QUOTED PASSAGE.
Similar to graphene, graphitic carbon nitride (g-C3N4) is another representative two-dimensional (2D) layered material [14]. It has attracted widespread attention due to its excellent chemical stability, ease of synthesis, and low cost. Theoretically, g-C3N4 has a high nitrogen content of up to 60 wt%, including N-(C)3 and C=N-C (pyridinic-N) species [15]. Density functional theory (DFT) calculations have shown that pyridinic-N has a much stronger chemical interaction with LiPS compared to other forms of nitrogen [16,17]. However, it is worth noting that although g-C3N4 theoretically possesses an ultra-high specific surface area similar to graphene, conventional synthesis methods cannot exploit this advantage. For example, with the most traditional calcination and liquid exfoliation method, the obtained carbon nitride nanosheets (CN-ns) suffer from severe Van der Waals forces-induced restacking, resulting in unsatisfactory specific surface area (even lower than 30 m2 g−1) [18]. By designing alternative nanostructures with more rigid architectures, such as nanotubes, the intrinsic structural rigidity can avoid the aggregation of layered materials, while the associated increase in pore volume can contribute to effective buffering of the electrode material volume expansion [19]. Additionally, an interconnected structure is also advantageous for the rapid diffusion of Li+. Currently, the template method is an effective means of obtaining unique nanostructured g-C3N4 [16]. However, the additional cost of the template material and subsequent removal steps undoubtedly increase the cost pressure, especially in a material-intensive industry such as batteries.
In this paper, a simple one-step method is detailed for the preparation of carbon nitride nanotubes (CN-nt) with high specific surface area and porosity, which are applied as a metal-free sulfur-host material in LSBs. Unlike the conventionally prepared carbon nitride nanosheets (CN-ns), the CN-nt, characterized by higher surface areas and a tubular structure, improve the distribution of sulfur, effectively increasing the utilization of active materials. At the same time, the extensively exposed pyridinic-N active sites provide strong trapping of LiPS and accelerate the conversion process. Therefore, S@CN-nt cathodes exhibit excellent rate performance and cycling stability, demonstrating unique advantages in the application of Li-S batteries from the perspective of nanostructures.

2. Materials and Methods

Preparing CN-nt and CN-ns. The synthesis of CN-nt was achieved via a one-step calcination method. In this process, 10 g of urea (99.5%, ACROS Organics, Geel, Belgium) and 1 g of melamine (99%, ACROS Organics) were thoroughly ground for 15 min using a mortar to create a white precursor mixture. The resulting mixture was then placed in a crucible covered loosely with a lid and annealed at 550 °C for 4 h in a muffle furnace under a standing air atmosphere, with a heating rate of 5 °C min−1. Following natural cooling to room temperature, the resulting 0.72 g light-yellow powder was collected without further treatment (ca. 6.5% yield). CN-ns were also synthesized via the same annealing method, only using melamine as the precursor. Subsequently, the obtained yellow powder was ground into fine particles and subjected to 2 h of ultrasonic treatment to produce the CN-ns (ca. 16.2% yield).

MATERIAL PROVIDED.
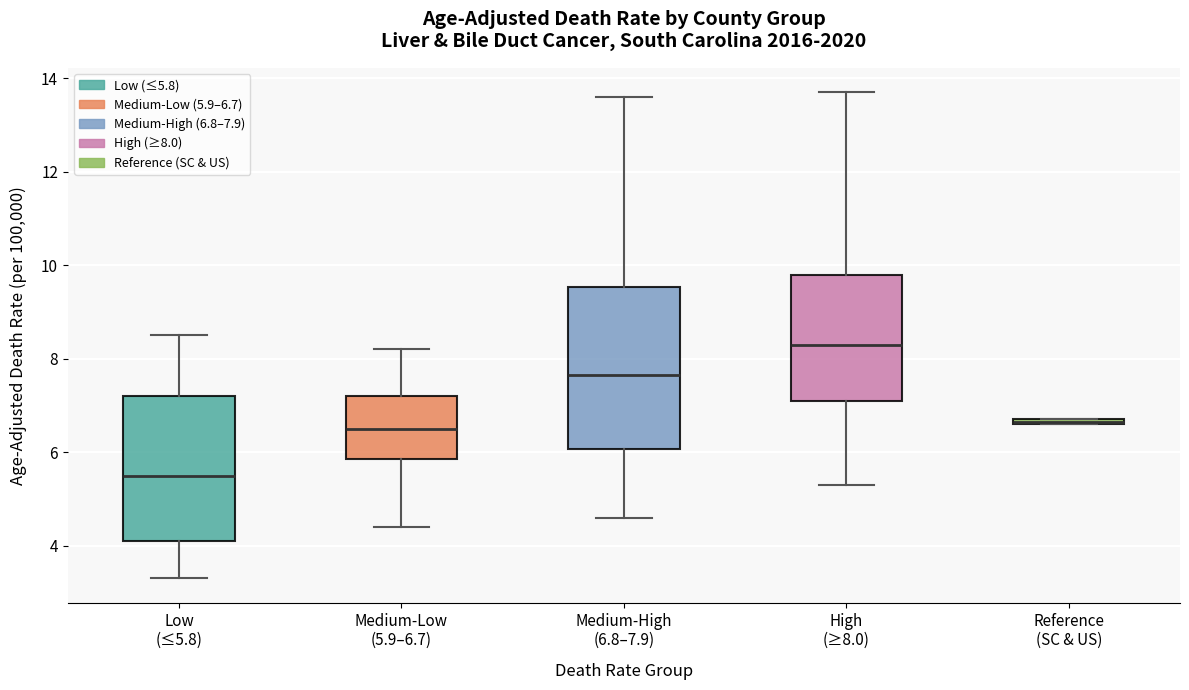

Where does the lower whisker of the box for Medium-Low (5.9–6.7) end on the y-axis? The values are not printed on the chart, so give them approximately, as read against the axis.

4.4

TASK LIST.
1. According to the carbon nitride passage, at what temperature and for how long was the urea and melamine mixture annealed?
2. Translate this sentence from the carbon nitride passage into Spanish: "Additionally, an interconnected structure is also advantageous for the rapid diffusion of Li+."
The material is not needed here.

TASK-BY-TASK OUTPUTS.
1. At 550 °C for 4 h.

2. Además, una estructura interconectada también es ventajosa para la difusión rápida de Li+.